2) Some markets are more price elastic than others
3) 17.6 % of products [321 out of 1,827] account for 91.5% of the volume
4) Sales of some products is positively correlated with price while for some products it is negatively correlated
5) 'Number of stores' show only a little variation over time.
6) 'Number of stores selling' show large variation over time
7) Some markets are high velocity markets while some are low velocity markets
8) 20 unique markets and 321 unique products represent 91.5% of sales. This is our analysis universe for any future analysis.
9) At this point, my plan is to harness the higher values of outliers into the model instead of getting rid of them. These higher outlier values account for significant % of sales.
We know two facts below:
1) some markets are more price elastic than others and
2) sales of some products is positively correlated with price while for some products it is negatively correlated
Recommendations coming out of model can exploit this information and push for higher price points in certain geographies. These geographies may have high concentration of people from certain race and ethnicity. This may result in discriminatory price points.
Now that we have established 1) Unit price and 2) Number of stores selling have good relationship with sales volume, we can proceed with the modeling task to determine this relaionship for every product in every market.
+ + +
Exercise set »
1 > From the sales-analysis notes, list each distinct percentage and each distinct count of products or markets that they state.
2 > Reproduce the sales-analysis notes word for word, everything from "2) Some markets" down to "any future analysis.".

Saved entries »
+ + +
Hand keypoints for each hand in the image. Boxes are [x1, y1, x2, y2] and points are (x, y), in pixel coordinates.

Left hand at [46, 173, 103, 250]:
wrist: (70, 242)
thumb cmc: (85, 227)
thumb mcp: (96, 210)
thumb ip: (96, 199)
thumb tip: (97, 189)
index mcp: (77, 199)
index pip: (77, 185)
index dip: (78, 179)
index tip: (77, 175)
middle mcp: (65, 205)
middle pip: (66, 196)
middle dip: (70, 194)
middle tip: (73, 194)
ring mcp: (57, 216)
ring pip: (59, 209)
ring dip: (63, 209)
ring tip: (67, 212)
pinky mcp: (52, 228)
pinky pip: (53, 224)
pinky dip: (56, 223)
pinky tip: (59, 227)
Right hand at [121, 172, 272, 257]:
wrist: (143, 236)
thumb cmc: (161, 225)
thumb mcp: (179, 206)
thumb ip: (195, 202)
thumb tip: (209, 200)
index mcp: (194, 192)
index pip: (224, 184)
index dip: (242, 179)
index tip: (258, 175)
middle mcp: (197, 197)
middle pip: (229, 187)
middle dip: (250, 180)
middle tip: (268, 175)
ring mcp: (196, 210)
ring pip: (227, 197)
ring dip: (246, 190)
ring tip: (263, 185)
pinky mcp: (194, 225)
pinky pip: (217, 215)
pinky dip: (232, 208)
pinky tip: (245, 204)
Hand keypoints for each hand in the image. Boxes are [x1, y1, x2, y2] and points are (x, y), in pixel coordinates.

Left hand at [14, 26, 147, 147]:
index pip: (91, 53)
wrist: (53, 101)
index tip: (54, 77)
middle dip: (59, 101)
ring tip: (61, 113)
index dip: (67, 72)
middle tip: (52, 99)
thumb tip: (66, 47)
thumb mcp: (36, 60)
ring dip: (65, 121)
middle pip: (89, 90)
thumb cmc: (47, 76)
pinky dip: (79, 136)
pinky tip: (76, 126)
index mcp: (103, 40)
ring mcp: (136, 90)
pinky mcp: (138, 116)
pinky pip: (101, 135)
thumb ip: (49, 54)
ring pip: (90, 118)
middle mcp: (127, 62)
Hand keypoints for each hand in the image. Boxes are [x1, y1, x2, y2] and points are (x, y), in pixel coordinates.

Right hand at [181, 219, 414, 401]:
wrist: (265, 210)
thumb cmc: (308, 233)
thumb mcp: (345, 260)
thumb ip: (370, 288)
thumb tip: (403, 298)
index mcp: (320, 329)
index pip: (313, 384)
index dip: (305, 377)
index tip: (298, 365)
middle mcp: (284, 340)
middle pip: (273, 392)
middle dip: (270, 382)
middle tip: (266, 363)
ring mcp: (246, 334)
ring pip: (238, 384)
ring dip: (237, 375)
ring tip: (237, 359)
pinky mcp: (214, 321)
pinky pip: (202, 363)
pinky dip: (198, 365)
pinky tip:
+ + +
Answers below »
1 >
- 17.6%
- 321 products
- 1,827 products
- 91.5%
- 20 markets

2 >
2) Some markets are more price elastic than others
3) 17.6 % of products [321 out of 1,827] account for 91.5% of the volume
4) Sales of some products is positively correlated with price while for some products it is negatively correlated
5) 'Number of stores' show only a little variation over time.
6) 'Number of stores selling' show large variation over time
7) Some markets are high velocity markets while some are low velocity markets
8) 20 unique markets and 321 unique products represent 91.5% of sales. This is our analysis universe for any future analysis.